Mr. Rogers' legacy convicts me with the belief that tending to the emotional world is a necessary part of cultivating an environment where revolution can take root, not just in our minds, but within our deepest selves through the awareness of what is emotionally at stake for all of us. This legacy is deeply resonant with the work of black feminists of the past and of today who have been having similar conversations and who have served as a healing balm for me, when I felt like there was not enough space for the “touchy-feely” in activism.

Where I would feel hesitant to embrace this work as activism because of Mr. Rogers' and my racial and gender differences, the representation of black women in this work truly solidified my belief in this work as relevant and necessary in activism. Queer black writer, Audre Lorde, wrote during her life about the “erotic” as deep feeling that can guide us in our feminism. Esther Armah, the black woman who coined the phrase “emotional justice,” is interested in the emotional conditions that enable someone to begin caring about the issues which affect us. adrienne maree brown, yet another black woman, reiterates the importance of building mutual, healing relationships as activism in her own podcast How to Survive the End of the World. She states, “I think critical mass is very important, but I don’t think we can get there without critical connections."

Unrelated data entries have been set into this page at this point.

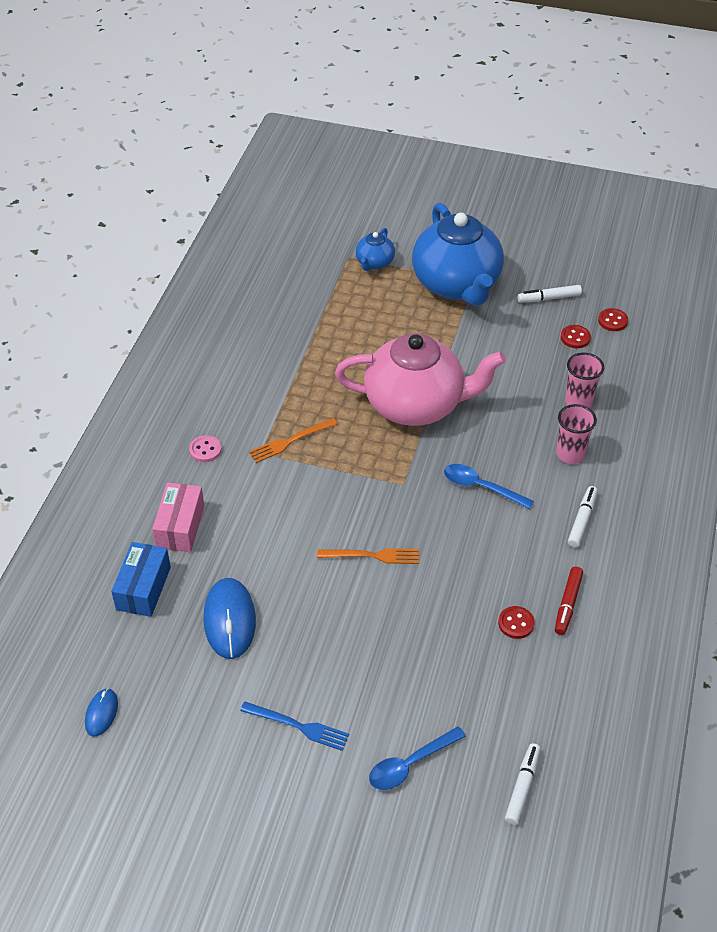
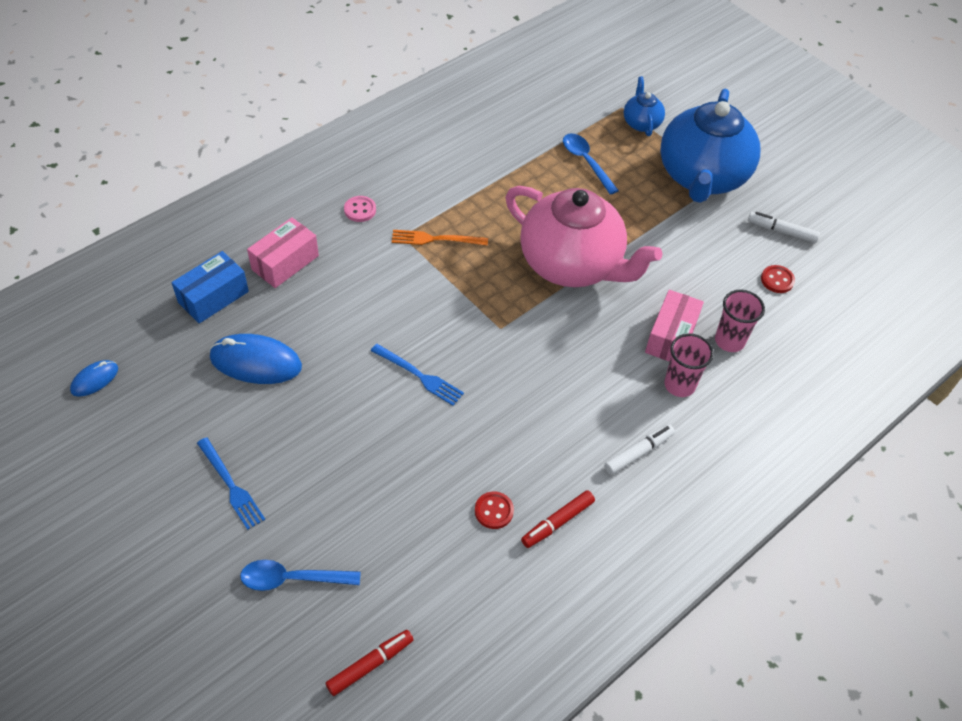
camera: 30 degrees right, 5 degrees up
(229, 620) = (256, 362): blue mouse -> blue mouse turned 75 degrees clockwise
(372, 556) = (419, 376): orange fork -> blue fork
(374, 263) = (641, 123): blue teapot -> blue teapot turned 120 degrees clockwise
(481, 487) = (568, 369): blue spoon -> blue spoon (586, 162)
(522, 787) = (370, 664): white marker -> red marker
(535, 421) = (671, 336): none -> pink box
(612, 321) = (829, 283): red button -> none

Fred Rogers engaged in the work of building critical connections during his life time and helped many like me increase our capacity to create these connections. Teaching children how to connect with themselves and with their world is not a detraction from the work of dismantling corrupt empires. Reminding children and adults of what matters in a world that would prefer us to be consumed with what does not is its own form of activism. The education offered through Mister Rogers’ Neighborhood offers us tools that we can use in order for us to be able to get to know and listen deeply to ourselves so that we can better listen to others and form connections with them.